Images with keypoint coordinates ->
------------------------------
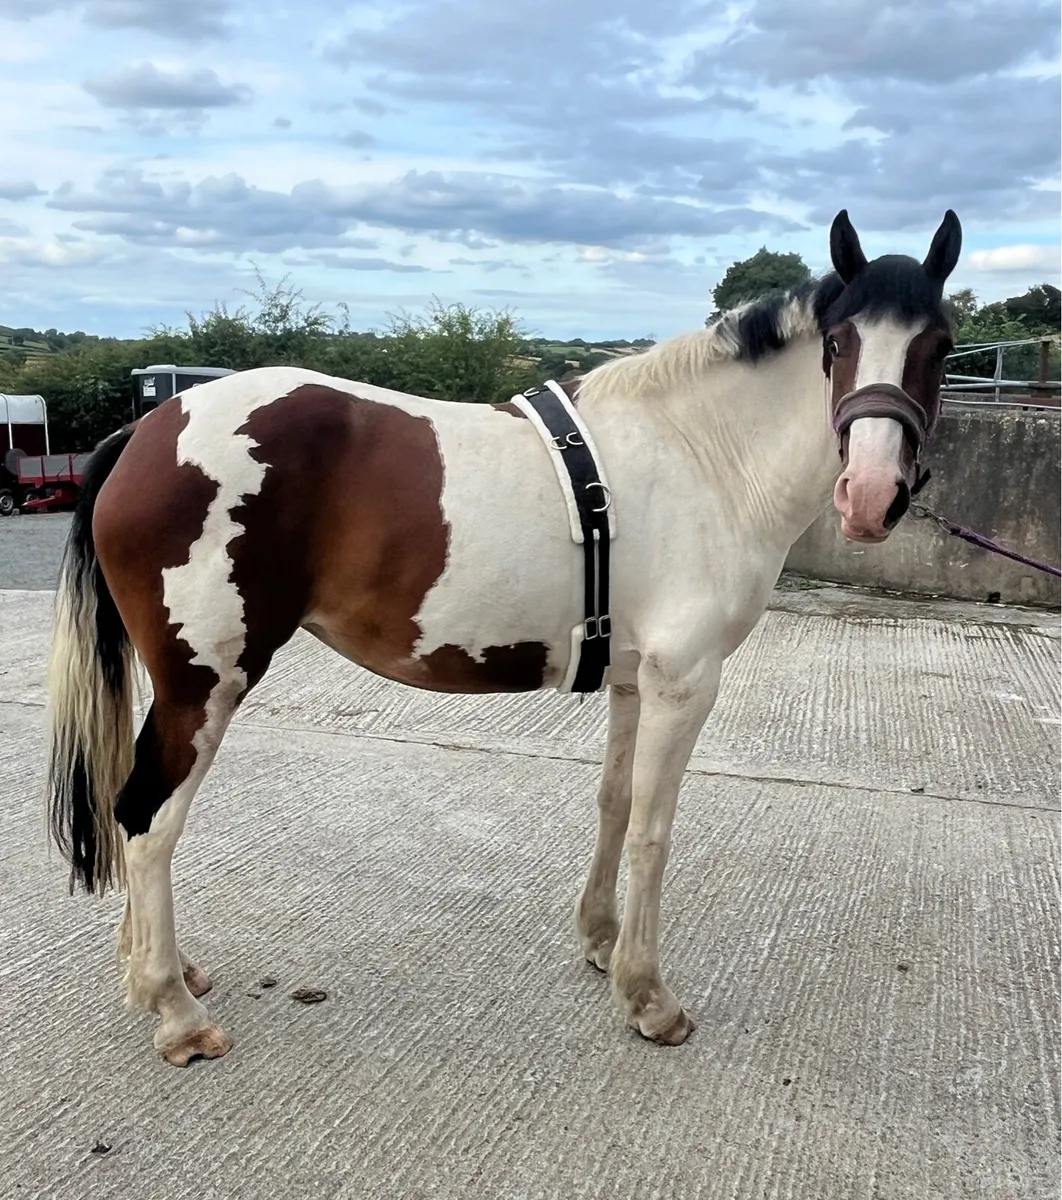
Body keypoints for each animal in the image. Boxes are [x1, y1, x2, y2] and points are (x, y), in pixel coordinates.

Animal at [46, 208, 962, 1066]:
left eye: (941, 347)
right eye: (839, 342)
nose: (870, 495)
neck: (701, 454)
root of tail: (147, 432)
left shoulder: (635, 678)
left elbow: (614, 805)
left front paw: (601, 944)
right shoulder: (685, 681)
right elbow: (654, 831)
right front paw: (649, 998)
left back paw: (162, 974)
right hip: (205, 685)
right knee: (147, 820)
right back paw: (174, 1012)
------------------------------
Problem -> Exactly the lines from the one containing "left back paw: (162, 974)" through the final line of the records above are needed, copied word for word.

Final answer ->
left back paw: (162, 974)
right hip: (205, 685)
right knee: (147, 820)
right back paw: (174, 1012)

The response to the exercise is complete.